Slice the log in 7 to 8 equal parts. Keep the sliced dough circles covered in the same bowl in which the dough was kneaded.
Take each part and roll it to a round shape first between your palms. Place it on a rolling board and flatten slightly with your fingers. Sprinkle some flour on the board as well as on the flattened dough.
Roll to a large 8 by 10 inches rectangle with a rolling pin. Do not roll the dough too thin.
Spread or brush toasted sesame oil all over the dough.
Sprinkle the finely chopped spring onions. Also sprinkle a light pinch of salt all over the scallions. Adding salt can be skipped. At this step you can also add black pepper, green chillies for some spicy taste if you prefer. A pinch of sichuan pepper powder or Chinese 5 spice powder can also be sprinkled. For a Indian flavor, you can add a pinch of garam masala.
From any side of the rolled dough, gently roll the stuffed dough. While rolling, tighten and then roll. Do not keep the roll loose. It should be a tight roll.
Pinch and close the edges.
Now hold one of the edges and begin to roll the dough around it in the shape of a spiral. Press and seal the last edge at the sides or beneath the spiral roll. This way make all spiral rolls from the dough and keep them covered.
Take one stuffed spiral roll. Sprinkle some flour on the roll as well as on the rolling board.
Roll to a slightly thick bread having a 5 to 6 inches diameter.
Frying scallion pancakes
Heat a skillet or pan - preferable a cast iron skillet or pan.

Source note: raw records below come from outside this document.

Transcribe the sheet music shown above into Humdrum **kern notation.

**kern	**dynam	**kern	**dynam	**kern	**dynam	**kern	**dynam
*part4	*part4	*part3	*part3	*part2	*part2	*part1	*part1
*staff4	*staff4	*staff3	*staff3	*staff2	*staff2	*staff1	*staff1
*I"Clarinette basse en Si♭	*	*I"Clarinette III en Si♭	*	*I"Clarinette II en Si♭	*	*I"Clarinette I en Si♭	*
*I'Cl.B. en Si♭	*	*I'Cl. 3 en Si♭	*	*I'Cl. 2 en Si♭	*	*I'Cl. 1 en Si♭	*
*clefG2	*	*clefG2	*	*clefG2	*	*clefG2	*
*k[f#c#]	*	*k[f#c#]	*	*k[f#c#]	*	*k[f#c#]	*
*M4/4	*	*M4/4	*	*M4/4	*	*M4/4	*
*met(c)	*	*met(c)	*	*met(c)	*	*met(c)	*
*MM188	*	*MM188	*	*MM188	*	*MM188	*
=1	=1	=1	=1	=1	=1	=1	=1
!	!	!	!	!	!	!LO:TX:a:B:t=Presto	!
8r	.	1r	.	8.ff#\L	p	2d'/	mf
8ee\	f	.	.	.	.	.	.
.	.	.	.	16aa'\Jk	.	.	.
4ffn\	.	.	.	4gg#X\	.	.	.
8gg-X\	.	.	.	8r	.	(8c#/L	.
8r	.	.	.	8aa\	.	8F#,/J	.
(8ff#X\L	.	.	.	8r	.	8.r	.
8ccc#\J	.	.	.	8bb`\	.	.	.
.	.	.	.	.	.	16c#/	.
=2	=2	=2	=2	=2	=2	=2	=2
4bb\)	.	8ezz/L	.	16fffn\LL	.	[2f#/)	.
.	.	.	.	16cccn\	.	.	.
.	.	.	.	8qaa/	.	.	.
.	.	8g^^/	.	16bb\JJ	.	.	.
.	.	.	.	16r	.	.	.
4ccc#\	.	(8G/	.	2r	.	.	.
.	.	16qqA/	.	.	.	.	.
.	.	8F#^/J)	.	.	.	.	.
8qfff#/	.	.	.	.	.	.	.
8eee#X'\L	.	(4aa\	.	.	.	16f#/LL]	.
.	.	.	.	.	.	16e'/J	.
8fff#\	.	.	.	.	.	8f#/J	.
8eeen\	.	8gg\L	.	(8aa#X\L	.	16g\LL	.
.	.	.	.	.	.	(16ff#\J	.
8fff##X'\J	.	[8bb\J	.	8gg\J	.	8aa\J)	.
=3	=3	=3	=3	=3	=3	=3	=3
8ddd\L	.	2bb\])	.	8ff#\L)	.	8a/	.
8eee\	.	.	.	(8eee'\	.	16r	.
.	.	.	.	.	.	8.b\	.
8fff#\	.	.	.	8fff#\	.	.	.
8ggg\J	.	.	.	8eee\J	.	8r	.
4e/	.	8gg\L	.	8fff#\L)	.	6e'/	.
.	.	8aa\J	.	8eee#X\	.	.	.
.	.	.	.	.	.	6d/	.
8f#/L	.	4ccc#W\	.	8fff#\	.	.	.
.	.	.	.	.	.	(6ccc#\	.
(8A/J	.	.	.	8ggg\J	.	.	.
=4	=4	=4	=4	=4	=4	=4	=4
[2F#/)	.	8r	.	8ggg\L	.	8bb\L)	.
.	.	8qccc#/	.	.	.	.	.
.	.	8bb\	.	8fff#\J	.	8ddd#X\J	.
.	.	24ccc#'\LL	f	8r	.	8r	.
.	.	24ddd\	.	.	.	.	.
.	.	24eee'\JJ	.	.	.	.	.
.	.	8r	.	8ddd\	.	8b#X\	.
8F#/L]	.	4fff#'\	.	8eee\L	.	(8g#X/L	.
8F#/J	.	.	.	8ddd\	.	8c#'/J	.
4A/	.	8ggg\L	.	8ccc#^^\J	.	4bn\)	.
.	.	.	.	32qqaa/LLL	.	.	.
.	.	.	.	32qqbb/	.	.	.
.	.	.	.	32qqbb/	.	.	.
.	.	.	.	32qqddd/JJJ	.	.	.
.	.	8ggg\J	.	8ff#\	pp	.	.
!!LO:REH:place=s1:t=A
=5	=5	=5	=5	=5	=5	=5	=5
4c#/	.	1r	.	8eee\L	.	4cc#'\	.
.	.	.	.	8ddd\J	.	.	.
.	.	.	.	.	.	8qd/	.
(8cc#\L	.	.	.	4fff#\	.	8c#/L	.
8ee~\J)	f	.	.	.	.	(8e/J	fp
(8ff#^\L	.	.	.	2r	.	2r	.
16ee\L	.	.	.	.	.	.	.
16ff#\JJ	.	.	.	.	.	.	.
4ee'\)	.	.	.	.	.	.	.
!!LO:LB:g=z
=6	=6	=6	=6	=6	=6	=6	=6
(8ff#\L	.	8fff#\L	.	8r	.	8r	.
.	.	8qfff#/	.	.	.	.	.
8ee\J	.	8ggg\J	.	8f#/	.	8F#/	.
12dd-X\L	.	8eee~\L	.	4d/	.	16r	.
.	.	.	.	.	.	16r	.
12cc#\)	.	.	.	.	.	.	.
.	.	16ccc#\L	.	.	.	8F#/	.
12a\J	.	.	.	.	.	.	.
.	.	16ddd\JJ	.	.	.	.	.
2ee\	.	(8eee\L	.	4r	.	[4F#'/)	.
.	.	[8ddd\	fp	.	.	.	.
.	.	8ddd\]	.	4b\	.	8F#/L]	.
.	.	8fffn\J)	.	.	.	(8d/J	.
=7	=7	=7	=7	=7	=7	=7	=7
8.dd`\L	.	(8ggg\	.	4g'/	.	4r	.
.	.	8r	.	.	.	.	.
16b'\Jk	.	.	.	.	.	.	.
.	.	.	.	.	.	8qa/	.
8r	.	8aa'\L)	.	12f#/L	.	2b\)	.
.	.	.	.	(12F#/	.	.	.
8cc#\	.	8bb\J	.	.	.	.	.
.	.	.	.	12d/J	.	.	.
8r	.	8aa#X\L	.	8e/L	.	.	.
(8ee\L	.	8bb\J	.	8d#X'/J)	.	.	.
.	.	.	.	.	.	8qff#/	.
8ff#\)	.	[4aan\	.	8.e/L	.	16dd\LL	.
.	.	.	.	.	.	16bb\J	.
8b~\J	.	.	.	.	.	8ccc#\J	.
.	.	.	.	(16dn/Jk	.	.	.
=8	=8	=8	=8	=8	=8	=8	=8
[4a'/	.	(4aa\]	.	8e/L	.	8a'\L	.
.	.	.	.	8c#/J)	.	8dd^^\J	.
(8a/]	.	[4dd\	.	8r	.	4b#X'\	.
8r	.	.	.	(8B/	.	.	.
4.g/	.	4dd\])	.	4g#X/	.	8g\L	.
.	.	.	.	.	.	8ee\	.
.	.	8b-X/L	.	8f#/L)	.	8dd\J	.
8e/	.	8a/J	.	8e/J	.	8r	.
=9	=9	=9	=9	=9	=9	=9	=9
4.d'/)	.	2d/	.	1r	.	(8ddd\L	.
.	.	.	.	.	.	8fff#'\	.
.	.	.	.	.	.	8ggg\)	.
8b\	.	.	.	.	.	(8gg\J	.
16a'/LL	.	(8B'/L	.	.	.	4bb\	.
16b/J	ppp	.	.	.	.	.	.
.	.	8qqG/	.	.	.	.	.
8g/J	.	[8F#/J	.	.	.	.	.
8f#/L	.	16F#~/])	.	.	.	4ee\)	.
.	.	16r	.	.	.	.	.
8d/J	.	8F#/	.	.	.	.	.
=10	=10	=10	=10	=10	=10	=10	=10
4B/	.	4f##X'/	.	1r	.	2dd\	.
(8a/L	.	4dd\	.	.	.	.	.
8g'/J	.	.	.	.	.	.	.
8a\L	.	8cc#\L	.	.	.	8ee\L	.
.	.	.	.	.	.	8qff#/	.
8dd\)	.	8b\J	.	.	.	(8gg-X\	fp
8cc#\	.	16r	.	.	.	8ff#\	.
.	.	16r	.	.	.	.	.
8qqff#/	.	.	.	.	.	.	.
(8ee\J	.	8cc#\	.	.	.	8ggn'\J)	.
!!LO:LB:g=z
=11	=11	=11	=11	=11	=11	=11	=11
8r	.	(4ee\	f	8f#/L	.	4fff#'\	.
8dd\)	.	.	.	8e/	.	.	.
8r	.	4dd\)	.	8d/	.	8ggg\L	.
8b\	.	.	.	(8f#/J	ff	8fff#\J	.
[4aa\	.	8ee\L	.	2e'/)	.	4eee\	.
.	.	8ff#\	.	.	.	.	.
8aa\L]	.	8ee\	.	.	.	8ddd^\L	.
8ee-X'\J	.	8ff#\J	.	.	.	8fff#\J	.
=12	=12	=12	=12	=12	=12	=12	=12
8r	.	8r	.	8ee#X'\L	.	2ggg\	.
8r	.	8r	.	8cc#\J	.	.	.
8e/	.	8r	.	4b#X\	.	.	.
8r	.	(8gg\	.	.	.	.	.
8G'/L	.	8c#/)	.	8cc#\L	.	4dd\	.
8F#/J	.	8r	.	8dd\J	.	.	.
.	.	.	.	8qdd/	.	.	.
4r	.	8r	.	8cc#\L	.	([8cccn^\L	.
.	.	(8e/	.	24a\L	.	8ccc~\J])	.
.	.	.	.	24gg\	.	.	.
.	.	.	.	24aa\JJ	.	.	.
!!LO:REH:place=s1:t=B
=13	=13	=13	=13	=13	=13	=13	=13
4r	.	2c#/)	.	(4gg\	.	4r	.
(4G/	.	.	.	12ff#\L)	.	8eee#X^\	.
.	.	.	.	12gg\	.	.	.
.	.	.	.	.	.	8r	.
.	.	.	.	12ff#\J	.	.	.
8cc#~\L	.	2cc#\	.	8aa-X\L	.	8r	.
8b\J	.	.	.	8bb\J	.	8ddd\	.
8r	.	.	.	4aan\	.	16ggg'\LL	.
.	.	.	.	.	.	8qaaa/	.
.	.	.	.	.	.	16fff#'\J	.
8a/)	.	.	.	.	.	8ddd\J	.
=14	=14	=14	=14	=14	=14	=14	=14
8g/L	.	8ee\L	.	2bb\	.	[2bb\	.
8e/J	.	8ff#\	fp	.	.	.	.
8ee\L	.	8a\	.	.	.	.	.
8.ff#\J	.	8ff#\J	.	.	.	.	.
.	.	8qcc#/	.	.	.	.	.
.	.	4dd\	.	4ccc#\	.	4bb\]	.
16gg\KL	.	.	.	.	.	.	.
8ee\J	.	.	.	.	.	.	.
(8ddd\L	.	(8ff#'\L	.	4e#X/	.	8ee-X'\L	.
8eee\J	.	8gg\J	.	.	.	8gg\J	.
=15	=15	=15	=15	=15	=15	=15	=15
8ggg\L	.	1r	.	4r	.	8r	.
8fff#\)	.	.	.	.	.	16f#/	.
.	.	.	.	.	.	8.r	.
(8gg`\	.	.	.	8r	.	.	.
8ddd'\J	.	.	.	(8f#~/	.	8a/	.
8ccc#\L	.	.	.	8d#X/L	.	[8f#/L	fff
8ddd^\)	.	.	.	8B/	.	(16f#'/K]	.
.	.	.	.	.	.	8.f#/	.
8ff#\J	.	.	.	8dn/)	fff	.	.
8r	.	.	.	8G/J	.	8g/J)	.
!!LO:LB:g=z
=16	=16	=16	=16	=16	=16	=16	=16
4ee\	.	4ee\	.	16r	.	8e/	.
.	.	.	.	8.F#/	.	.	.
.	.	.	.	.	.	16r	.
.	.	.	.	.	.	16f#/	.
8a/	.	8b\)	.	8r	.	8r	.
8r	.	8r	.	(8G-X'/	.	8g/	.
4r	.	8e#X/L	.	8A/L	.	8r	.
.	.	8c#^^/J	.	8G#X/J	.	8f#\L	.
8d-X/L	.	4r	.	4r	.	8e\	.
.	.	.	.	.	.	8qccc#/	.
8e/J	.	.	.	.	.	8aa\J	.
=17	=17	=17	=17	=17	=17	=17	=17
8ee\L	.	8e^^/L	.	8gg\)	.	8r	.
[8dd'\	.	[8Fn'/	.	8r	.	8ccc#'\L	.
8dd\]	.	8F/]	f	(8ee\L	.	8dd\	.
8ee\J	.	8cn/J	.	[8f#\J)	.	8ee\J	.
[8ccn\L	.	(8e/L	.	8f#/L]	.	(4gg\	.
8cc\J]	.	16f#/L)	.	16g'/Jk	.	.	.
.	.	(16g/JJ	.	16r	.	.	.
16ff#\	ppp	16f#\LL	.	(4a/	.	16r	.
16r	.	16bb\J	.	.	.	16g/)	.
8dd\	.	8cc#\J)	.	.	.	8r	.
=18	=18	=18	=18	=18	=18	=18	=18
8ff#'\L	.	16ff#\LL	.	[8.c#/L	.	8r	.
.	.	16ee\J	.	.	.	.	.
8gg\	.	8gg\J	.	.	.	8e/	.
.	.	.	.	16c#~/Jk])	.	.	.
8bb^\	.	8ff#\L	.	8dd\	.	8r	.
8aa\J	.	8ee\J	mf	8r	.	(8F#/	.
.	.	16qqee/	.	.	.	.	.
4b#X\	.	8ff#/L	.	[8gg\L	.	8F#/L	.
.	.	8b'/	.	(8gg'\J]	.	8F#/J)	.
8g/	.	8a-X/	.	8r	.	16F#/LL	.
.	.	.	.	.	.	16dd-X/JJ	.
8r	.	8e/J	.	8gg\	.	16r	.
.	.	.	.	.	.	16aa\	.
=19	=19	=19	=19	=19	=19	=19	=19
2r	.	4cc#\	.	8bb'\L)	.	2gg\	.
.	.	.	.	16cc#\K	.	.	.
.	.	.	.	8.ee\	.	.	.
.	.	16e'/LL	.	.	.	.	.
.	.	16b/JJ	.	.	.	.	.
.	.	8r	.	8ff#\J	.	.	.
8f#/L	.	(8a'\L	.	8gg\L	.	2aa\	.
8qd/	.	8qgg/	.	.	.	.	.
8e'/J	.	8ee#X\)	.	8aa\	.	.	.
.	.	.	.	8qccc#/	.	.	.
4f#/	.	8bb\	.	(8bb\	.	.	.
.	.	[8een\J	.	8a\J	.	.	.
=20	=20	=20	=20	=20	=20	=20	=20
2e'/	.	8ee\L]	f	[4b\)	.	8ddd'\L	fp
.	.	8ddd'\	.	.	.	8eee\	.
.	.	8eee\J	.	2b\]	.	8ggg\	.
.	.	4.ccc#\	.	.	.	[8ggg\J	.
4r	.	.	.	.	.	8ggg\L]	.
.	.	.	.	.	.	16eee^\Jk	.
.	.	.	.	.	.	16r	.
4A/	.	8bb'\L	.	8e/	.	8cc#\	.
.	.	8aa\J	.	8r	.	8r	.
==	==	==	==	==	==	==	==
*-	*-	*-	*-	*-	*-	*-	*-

Add 1 tablespoon oil and let it become hot. When the oil becomes hot, gently place the pancake in the oil.
When one side is cooked and golden, flip over. Cook the second side.
When the second side is fried and you see the crispy, crusty golden spots, flip over.
Fry both sides till golden. You can fry a couple a times if the pancakes look undercooked. Fry on medium heat. You can fry for some more time to get a more crispy and crusty layer.
Place them on kitchen paper towels. Fry all the pancakes this way. For frying the next pancake, add ½ to 1 tablespoon oil in the pan.In a similar manner, roll the stuffed spiral dough and later fry the onion pancakes in the skillet in batches.
Serve scallion pancakes hot with your favorite dipping sauce.
Notes
Depending on the quality of whole wheat flour less or more water can be added. Thus add water in parts while mixing. Knead to a pliable and soft dough.
If using all purpose flour instead of whole wheat flour then you may need to add less water - about ⅓ to ½ cup boiling hot water.
Roasted sesame oil lends a smoky aroma in the pancakes. If you do not like this smoky aroma, you can use sunflower oil or peanut oil or butter or ghee or any neutral flavored oil.
Usually, the white part of the green onions is not added. I prefer adding them along with the greens. If using onion whites then chop them very finely or else the pancakes will break while rolling. Note that if you are using the scallion whites, then use the greens more than the whites.
For a bit of heat and spice, 1 to 2 finely chopped green chillies can be mixed with the scallions. You can even add sichuan pepper powder or Chinese 5 spice powder or crushed black pepper. A pinch of garam masala can be also be sprinkled on each pancake for a take on Indian fusion.
It is best to use a cast iron pan or a thick bottomed pan for frying as this gives a crisp crust in the pancakes. Using a small shallow frying pan helps in giving crisp edges and crisp crust as the oil does not spread out over a large surface area.
Toasted sesame oil can be skipped and any neutral flavored oil or butter or ghee can be used.
For frying scallion pancakes, any neutral tasting oil can be used. You can even use butter or ghee for frying.
1 tablespoon oil is used for frying each pancake. 1 tablespoon of oil makes the pancakes crispy. You can use less oil if you prefer. If you feel the oil is more in the pancakes, then reduce it to ½ tablespoon or even less per pancake.
Stuffed and rolled uncooked pancakes can be frozen for about 1 to 2 weeks. Keep a parchment or butter paper between each pancake. Stack them up and place in an air-tight container or box. Thaw before frying the pancakes.
The dough can be mixed and kneaded even in a stand mixer.
The approximate nutrition info is for 1 Scallion Pancake made from this recipe.